▶ SELECTION:
Streets and Roads - Inner Ring Road
MisterD-Di
Sutton Coldfield
142 of 264  Fri 19th Sep 2014 12:57am  

All I can say, AD, is that when I am in a strange city I do proceed with caution if there is an unfamiliar junction, but I don't dither!. I do feel that the Coventry Ring Road model should have been employed elsewhere as it would be preferable to the mess some places have created. Birmingham's inner ring road is a hotch-potch of junctions, but the ones that work best seem to be on the Coventry model, notably around the tunnels. Slow down there at your peril! I would add that navigating in strange cities is a hell of a lot easier now than before we had Satnavs.
Streets and Roads - Inner Ring Road
AD
Allesley Park
143 of 264  Fri 19th Sep 2014 2:08pm  

On 19th Sep 2014 12:57am, MisterD-Di said: ....I do feel that the Coventry Ring Road model should have been employed elsewhere as it would be preferable to the mess some places have created. Birmingham's inner ring road is a hotch-potch of junctions, but the ones that work best seem to be on the Coventry model, notably around the tunnels....
Fair point, but it can be a bit of a shock to people when they see people trying to come onto the RR in the same stretch where they are trying to leave it - it's quite a rare set-up which catches people unawares and I think is one of the main causes of 'dithering'. It is interesting that you choose that section of Brum's ring road, seeing as that is the one that was massively altered to improve pedestrian access and is largely seen as being a massive improvement and breathed new life into that area of the City Centre, most notably Brindley Place. Anyway, best to leave this alone for a bit. Don't want to be putting people off going around the same topic over and over.
Streets and Roads - Inner Ring Road
morgana
the secret garden
144 of 264  Sat 20th Sep 2014 12:51pm  

Pictures building of Ring Rd. LINK
Streets and Roads - Inner Ring Road
pixrobin
Canley
145 of 264  Tue 7th Oct 2014 2:44pm  

I've just been catching up with the Coventry Telegraph's 'Letters' page. The confirmation to the idea of a pedestrian crossing at the top of Bishop Street fills me with horror. It assumes that ALL drivers and pedestrians are ALWAYS sober, rational and paying attention to the road. We don't live in an ideal world. It doesn't allow for a harrassed parent on the school run with two children in the back seats screaming their heads off. It doesn't allow for a driver unfamilar with the ring road trying to decipher sometimes incoherent instructions from a sat-nav. I do hope they put their minds to an alternative.
Streets and Roads - Inner Ring Road
Annewiggy
146 of 264  Tue 7th Oct 2014 3:40pm  
Off-topic / chat  

AD
Allesley Park
147 of 264  Tue 7th Oct 2014 7:48pm  

On 7th Oct 2014 2:44pm, pixrobin said: I've just been catching up with the Coventry Telegraph's 'Letters' page. The confirmation to the idea of a pedestrian crossing at the top of Bishop Street fills me with horror. It assumes that ALL drivers and pedestrians are ALWAYS sober, rational and paying attention to the road. We don't live in an ideal world. It doesn't allow for a harrassed parent on the school run with two children in the back seats screaming their heads off. It doesn't allow for a driver unfamilar with the ring road trying to decipher sometimes incoherent instructions from a sat-nav. I do hope they put their minds to an alternative.

▶ EXTRACTED ENTRIES:

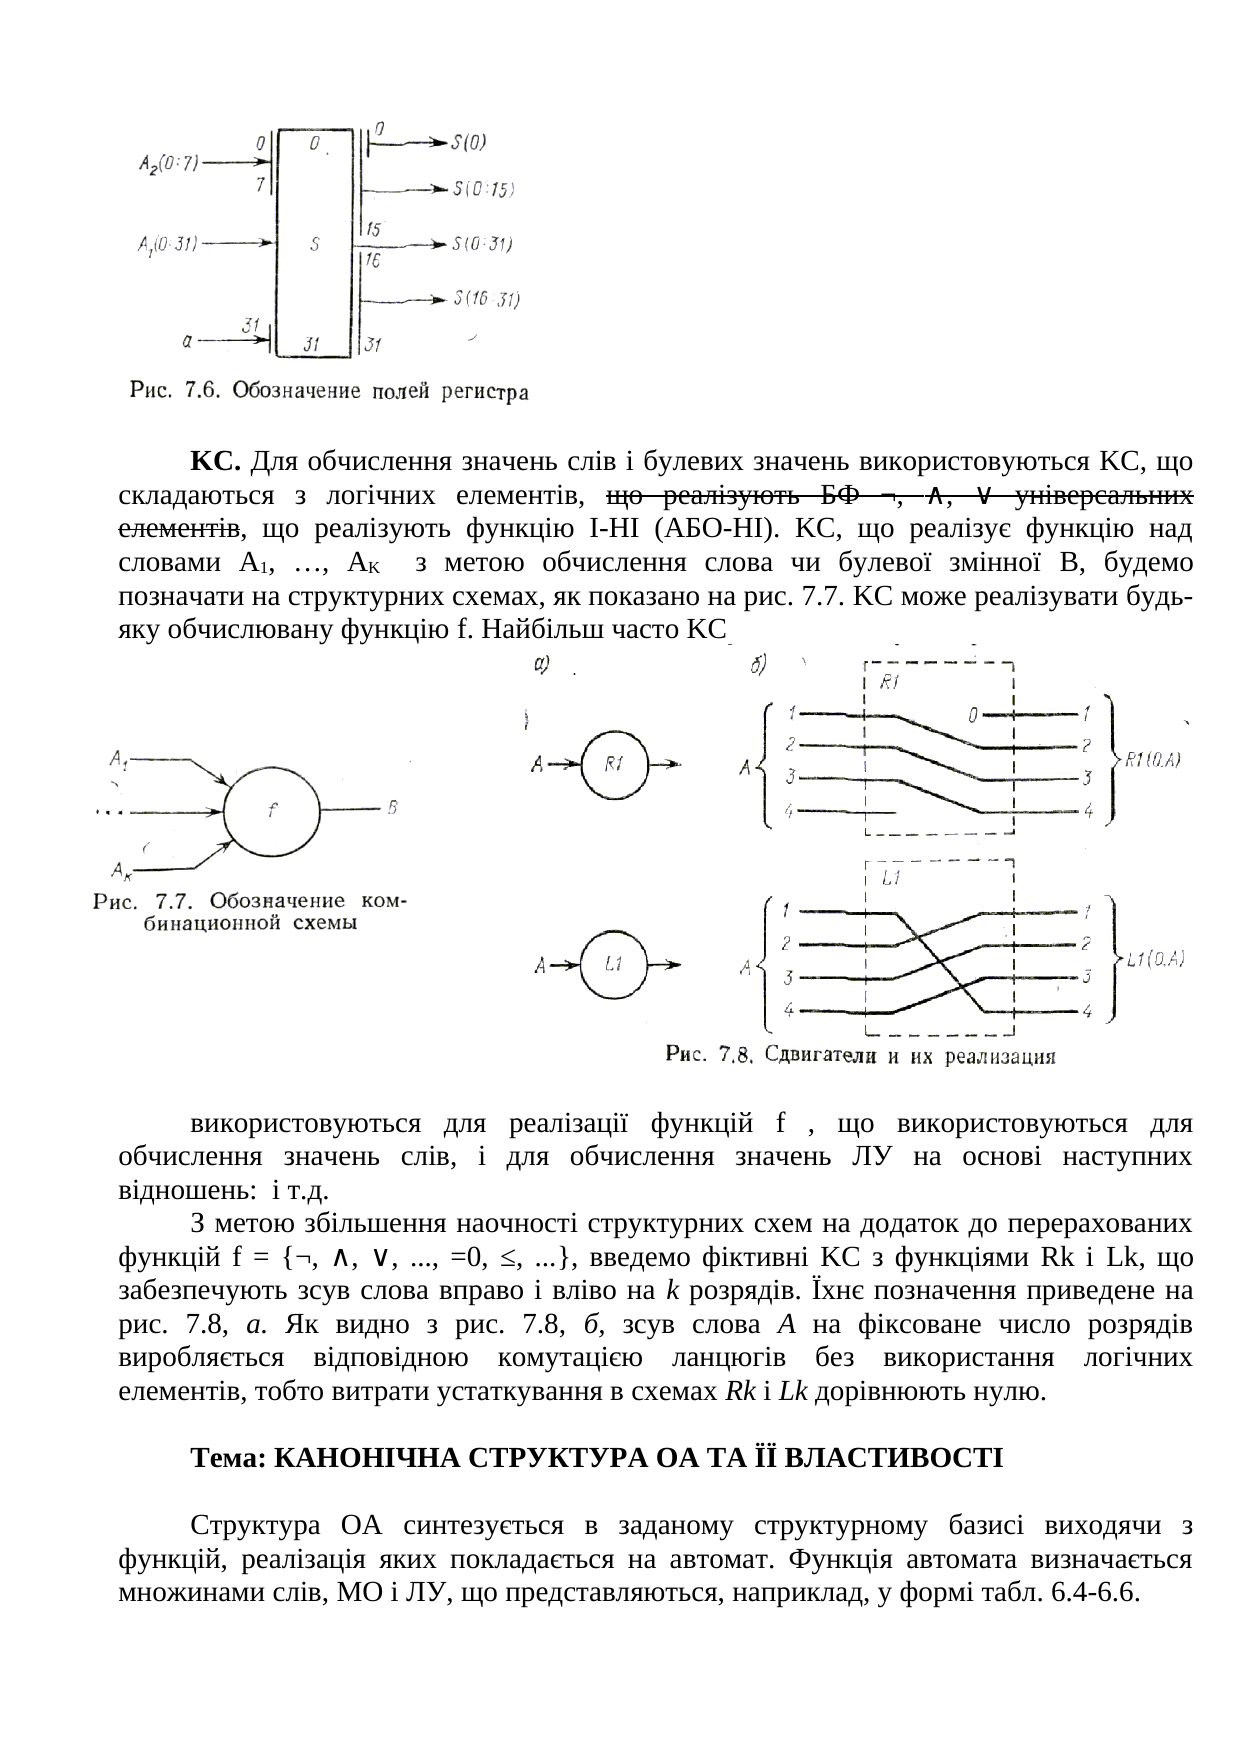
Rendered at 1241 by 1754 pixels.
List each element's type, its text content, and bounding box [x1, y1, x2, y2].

text З метою збільшення наочності структурних схем на додаток до перерахованих функцій f = {¬, ∧, ∨, ..., =0, ≤, ...}, введемо фіктивні KC з функціями Rk і Lk, що забезпечують зсув слова вправо і вліво на k розрядів. Їхнє позначення приведене на рис. 7.8, а. Як видно з рис. 7.8, б, зсув слова А на фіксоване число розрядів виробляється відповідною комутацією ланцюгів без використання логічних елементів, тобто витрати устаткування в схемах Rk і Lk дорівнюють нулю. [118, 1205, 1194, 1407]
text Тема: КАНОНІЧНА СТРУКТУРА ОА ТА ЇЇ ВЛАСТИВОСТІ [118, 1440, 1194, 1474]
text KC. Для обчислення значень слів і булевих значень використовуються KC, що складаються з логічних елементів, що реалізують БФ ¬, ∧, ∨ універсальних елементів, що реалізують функцію І-НІ (АБО-НІ). KC, що реалізує функцію над словами A1, …, AK з метою обчислення слова чи булевої змінної В, будемо позначати на структурних схемах, як показано на рис. 7.7. KC може реалізувати будь-яку обчислювану функцію f. Найбільш часто KC [118, 443, 1194, 645]
picture [84, 739, 411, 941]
text використовуються для реалізації функцій f , що використовуються для обчислення значень слів, і для обчислення значень ЛУ на основі наступних відношень: і т.д. [118, 1105, 1194, 1205]
text Структура ОА синтезується в заданому структурному базисі виходячи з функцій, реалізація яких покладається на автомат. Функція автомата визначається множинами слів, МО і ЛУ, що представляються, наприклад, у формі табл. 6.4-6.6. [118, 1507, 1194, 1608]
picture [117, 117, 543, 410]
picture [501, 644, 1190, 1072]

▶ SET TASKS:
1. In the ring road thread, what idea in the Coventry Telegraph's letters page does pixrobin say fills them with horror?
2. Please continue the ring road forum thread from where it stops.

▶ ANSWERS TO THE TASKS:
1. A pedestrian crossing at the top of Bishop Street.

2.
So that's how we should make decisions is it? Well, what about drunk people on the bridge falling all over the place and falling over the edge onto the roadway? What about kids chucking stuff off the bridge at cars? What about a psycho throwing someone off the bridge onto the road? BTW, the last two have happened.
Streets and Roads - Inner Ring Road
pixrobin
Canley
148 of 264  Tue 7th Oct 2014 8:21pm  

I did say both drivers and pedestrians. I also suggested we don't live in an ideal world so planners should consider people (drivers and pedestrians) acting irrationally. Just last week a car driver taking a short cut almost finished my contributions to this forum. He managed to stop just 2ft from my mobility scooter. His short cut was a road open only for buses to pick up passengers. The car appeared from behind a bus - and was accelerating in a manner that didn't match the road conditions. I had a tirade of abuse thrown at me for being in HIS way in a road where he shouldn't have been in the first place. On a scooter one cannot jump out of the way. Two older people have been killed along this 100 yard stretch over the past 2 years. I was almost the third. The road is in the CENTRE of Accrington NOT on a fast dual carriageway.
Streets and Roads - Inner Ring Road
PeterB
Mount Nod
149 of 264  Tue 7th Oct 2014 10:43pm  

On 7th Oct 2014 7:48pm, AD said: Well, what about drunk people on the bridge falling all over the place and falling over the edge onto the roadway? What about kids chucking stuff off the bridge at cars? What about a psycho throwing someone off the bridge onto the road? BTW, the last two have happened
Alas the first has also happened. I think it was about 20 years ago (somebody trying to walk along the hand rail). Peter.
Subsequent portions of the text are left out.